Saved data entries
——

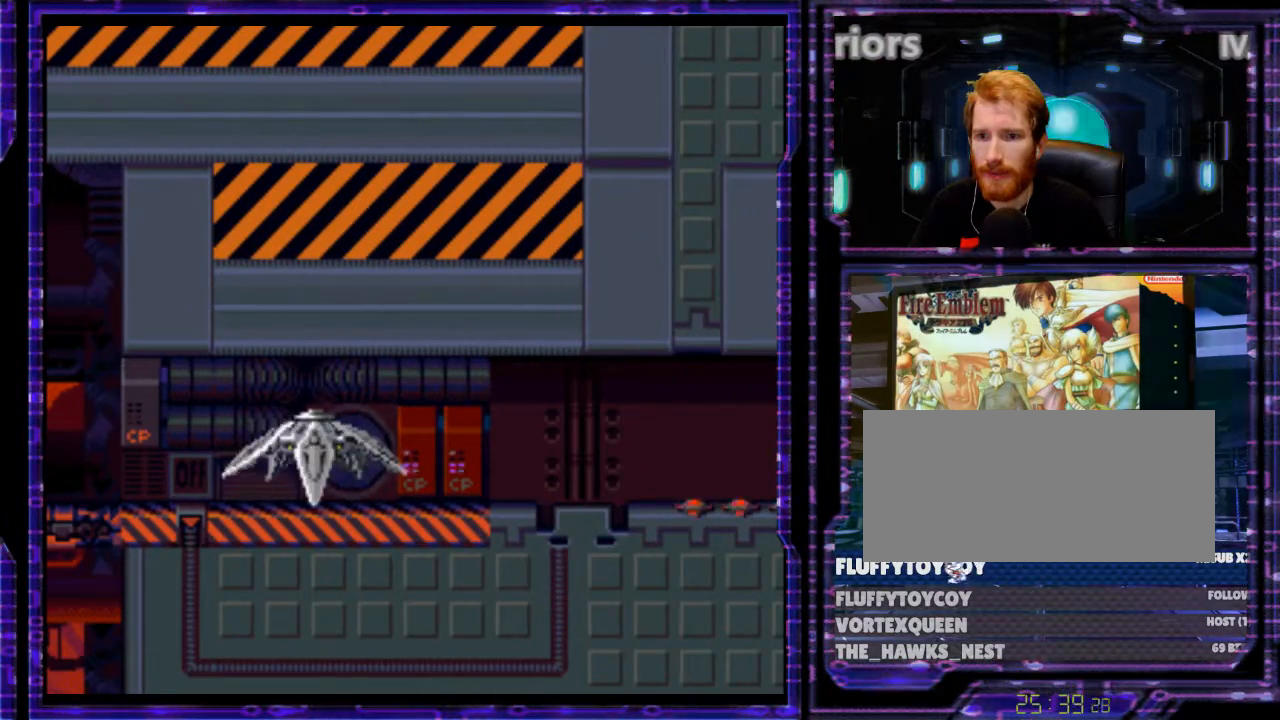
{"buttons": ["DPAD_LEFT"], "events": []}
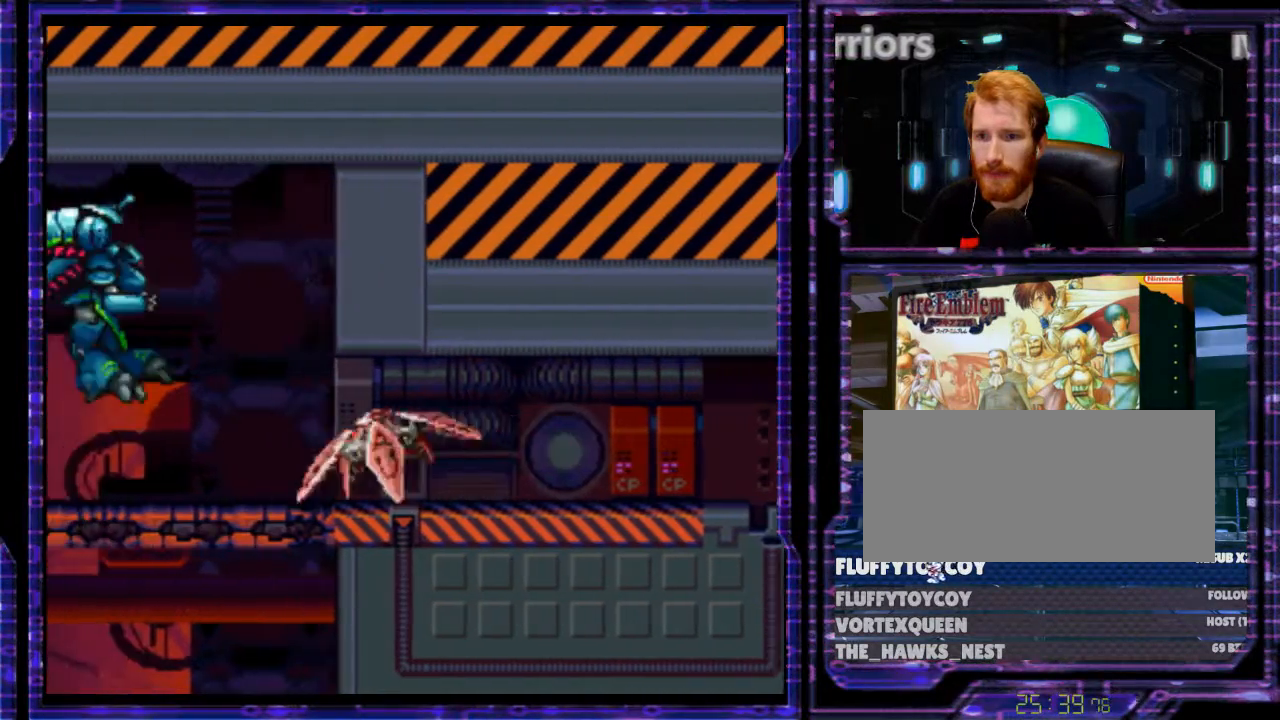
{"buttons": ["R1", "DPAD_RIGHT"], "events": [[33, "DPAD_LEFT", "up"], [233, "DPAD_RIGHT", "down"], [233, "R1", "down"]]}
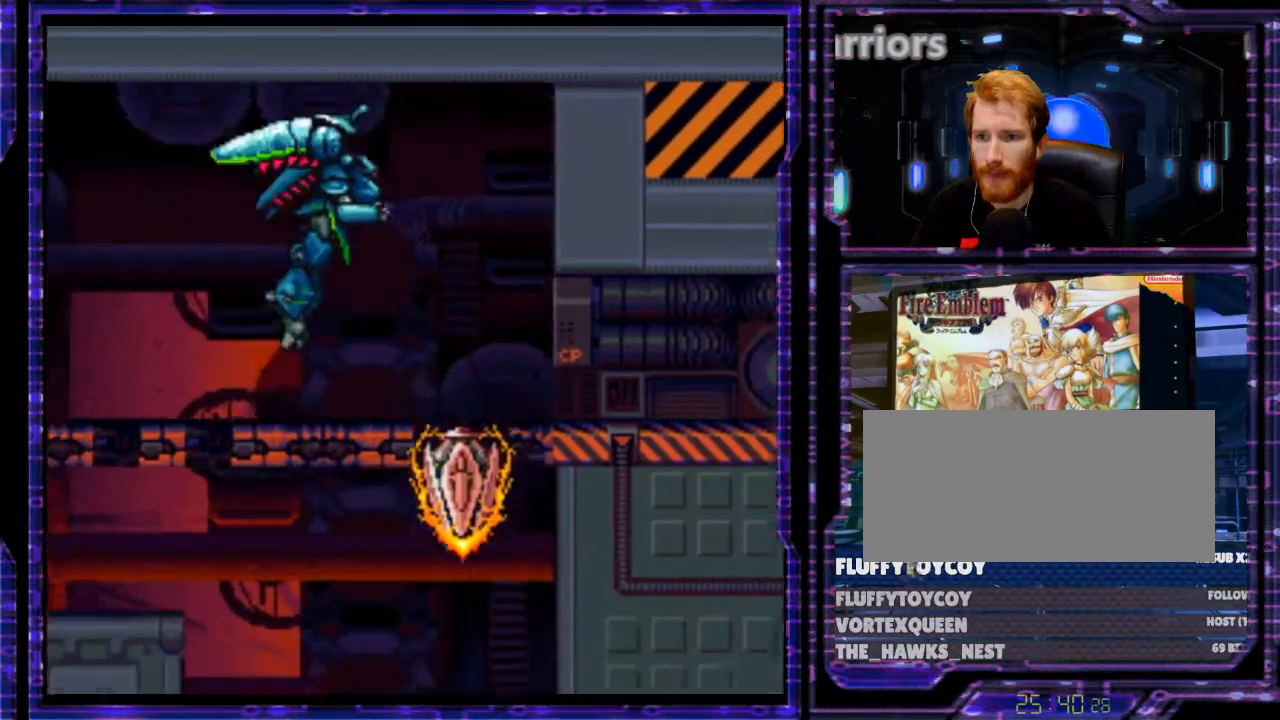
{"buttons": ["DPAD_RIGHT"], "events": [[67, "DPAD_RIGHT", "up"], [267, "DPAD_RIGHT", "down"], [333, "R1", "up"]]}
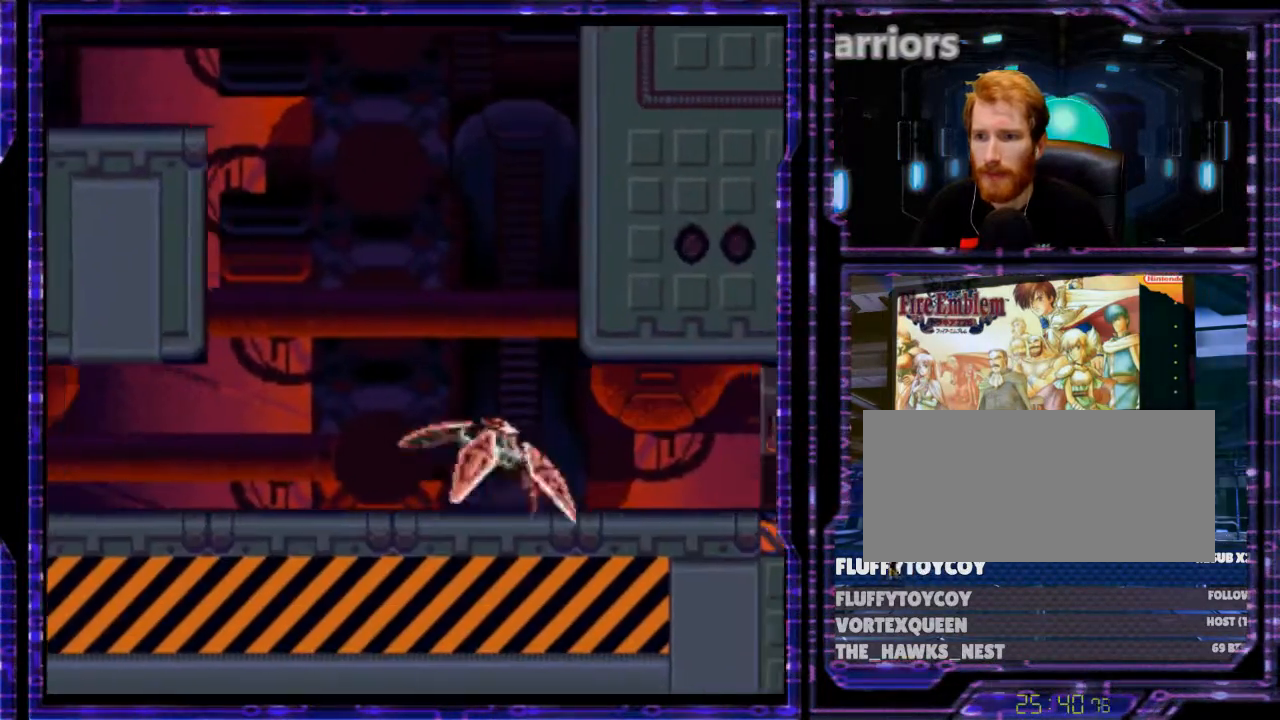
{"buttons": ["A", "DPAD_RIGHT"], "events": [[33, "A", "down"]]}
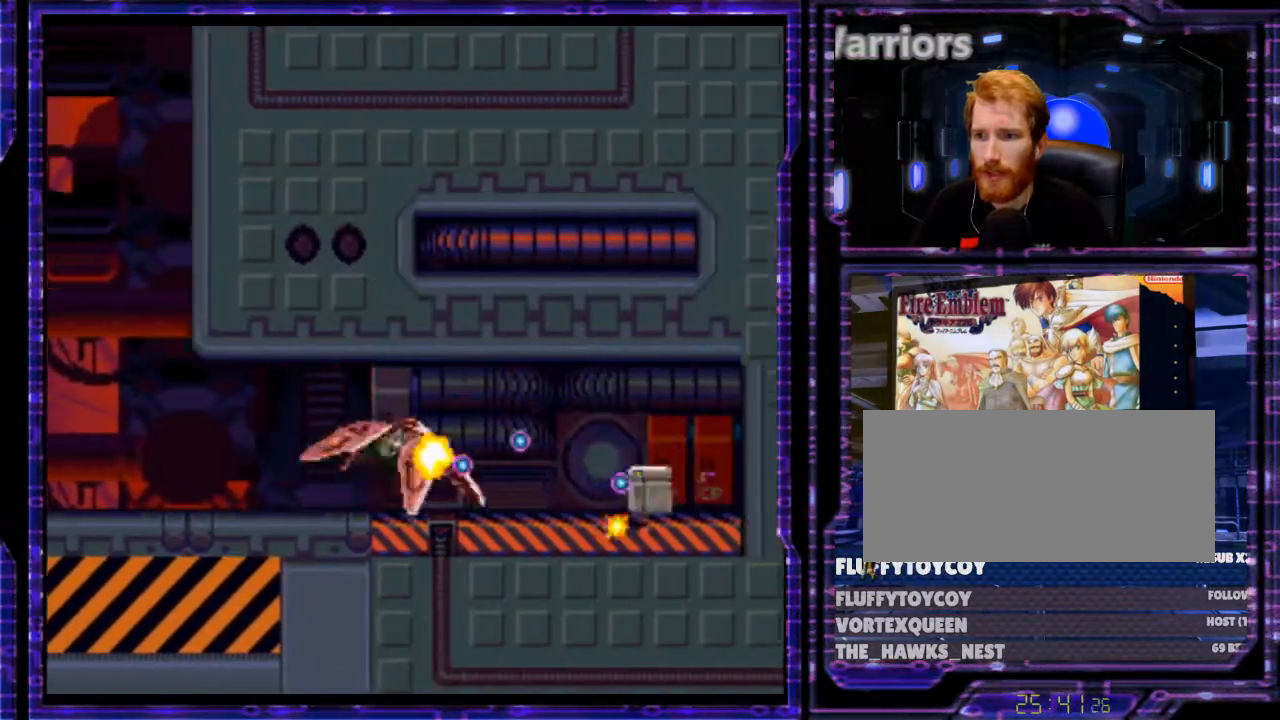
{"buttons": [], "events": [[167, "DPAD_RIGHT", "up"], [300, "A", "up"], [333, "DPAD_LEFT", "down"], [400, "DPAD_LEFT", "up"]]}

——

Without any pictures, please reproduce the full set of entries.

{"buttons": ["DPAD_LEFT"], "events": []}
{"buttons": ["R1", "DPAD_RIGHT"], "events": [[33, "DPAD_LEFT", "up"], [233, "DPAD_RIGHT", "down"], [233, "R1", "down"]]}
{"buttons": ["DPAD_RIGHT"], "events": [[67, "DPAD_RIGHT", "up"], [267, "DPAD_RIGHT", "down"], [333, "R1", "up"]]}
{"buttons": ["A", "DPAD_RIGHT"], "events": [[33, "A", "down"]]}
{"buttons": [], "events": [[167, "DPAD_RIGHT", "up"], [300, "A", "up"], [333, "DPAD_LEFT", "down"], [400, "DPAD_LEFT", "up"]]}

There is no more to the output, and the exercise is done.